Окончательный перелом во вкусах произошел в 1957 году во время фестиваля молодежи, когда многотысячные толпы иностранцев впервые хлынули на улицы Москвы, смешиваясь с молодыми москвичами. Когда-то в сатирическом журнале “Крокодил” кока-кола и пепси изображались как “буржуазный яд”…»

Нет, евтушенковский нигилист — не стиляга, не послевоенный барчук, не золотая молодежь и не сливки общества. Обычный парень, но уже такой, каких раньше не было. В какой-то мере это, конечно, автопортрет.

Каким должен быть джентльмен, он увидит позже: «Сегодня, в день своего рождения, сенатор (Роберт Кеннеди. — И. Ф.) был в ярко-зеленом пиджаке, малиновом галстуке-бабочке, веселеньких клетчатых брюках и легких замшевых башмаках».


Пока идут шумные баталии вокруг шумных поэтов, в издательстве «Советский писатель» выходит небольшая (142 странички, тираж 6 тысяч экземпляров) книжка Арсения Тарковского «Перед снегом», и еще мало кто догадывается, что в русской поэзии советского периода исподволь начинается новая эпоха.

Где вьюгу на латынь

Переводил Овидий,

Я пил морскую синь

И суп варил из мидий.

И мне огнем беды

Дуду насквозь продуло,

И потому лады

Поют, как Мариула.

И потому семья

У нас не без урода,

И хороша моя

Дунайская свобода.

Где грел он в холода

Лепешку на ладони,

Там южная звезда

Стоит на небосклоне.

Строгий стих, кровно связанный с Серебряным веком, становится убедительной очевидностью, идя по своей отчетливой линии мимо эстрады, громоносных оваций, рекордных тиражей.

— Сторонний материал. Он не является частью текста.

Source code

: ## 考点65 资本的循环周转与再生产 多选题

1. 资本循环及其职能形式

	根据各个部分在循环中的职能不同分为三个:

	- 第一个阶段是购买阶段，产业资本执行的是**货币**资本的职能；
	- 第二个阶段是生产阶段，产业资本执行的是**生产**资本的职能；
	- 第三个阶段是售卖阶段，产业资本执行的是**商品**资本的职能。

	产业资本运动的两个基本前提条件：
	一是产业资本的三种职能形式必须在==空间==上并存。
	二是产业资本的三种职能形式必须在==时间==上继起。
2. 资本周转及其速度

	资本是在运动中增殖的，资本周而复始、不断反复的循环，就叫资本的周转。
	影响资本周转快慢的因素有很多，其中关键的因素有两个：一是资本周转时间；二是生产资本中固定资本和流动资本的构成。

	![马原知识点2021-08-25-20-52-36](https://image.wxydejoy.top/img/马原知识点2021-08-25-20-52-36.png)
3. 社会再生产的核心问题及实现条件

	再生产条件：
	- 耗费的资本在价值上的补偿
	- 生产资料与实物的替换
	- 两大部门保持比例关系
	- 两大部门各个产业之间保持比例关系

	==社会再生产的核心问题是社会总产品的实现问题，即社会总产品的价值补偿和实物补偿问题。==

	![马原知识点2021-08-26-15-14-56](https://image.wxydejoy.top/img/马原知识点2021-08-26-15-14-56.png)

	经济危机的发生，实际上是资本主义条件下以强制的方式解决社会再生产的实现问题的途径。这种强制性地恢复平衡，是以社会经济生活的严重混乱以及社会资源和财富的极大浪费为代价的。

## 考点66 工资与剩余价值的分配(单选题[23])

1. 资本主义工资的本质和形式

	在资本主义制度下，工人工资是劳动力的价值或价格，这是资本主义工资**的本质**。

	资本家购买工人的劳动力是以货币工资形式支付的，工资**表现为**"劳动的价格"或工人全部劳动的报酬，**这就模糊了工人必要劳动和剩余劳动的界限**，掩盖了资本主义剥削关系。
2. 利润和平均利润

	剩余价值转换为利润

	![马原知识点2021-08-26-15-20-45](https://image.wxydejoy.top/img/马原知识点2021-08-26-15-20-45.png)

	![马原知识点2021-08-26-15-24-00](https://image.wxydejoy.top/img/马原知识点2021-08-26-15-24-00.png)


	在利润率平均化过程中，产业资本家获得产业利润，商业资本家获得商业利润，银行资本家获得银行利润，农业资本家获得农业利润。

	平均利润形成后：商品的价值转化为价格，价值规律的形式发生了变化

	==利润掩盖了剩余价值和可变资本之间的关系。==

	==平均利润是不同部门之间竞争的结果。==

Нет, Арсений Тарковский не прячется в башне из слоновой кости, он вполне публичен — ведет свою поэтическую студию в ЦДЛ, выступает на сцене, и не Евтушенко ему соперник, но — собственный сын Андрей, в августе того же года получивший Главный приз на Венецианском кинофестивале за «Иваново детство», и вот это был натуральный пир успеха на весь мир. Выход Тарковского к широкому — все-таки шесть тысяч человек — читателю стал материализацией чухонцевской мысли о независимой стезе поэта. Сам возраст автора первой книги — 55 лет — свидетельствовал о зрелости, необходимой текущему стихотворству.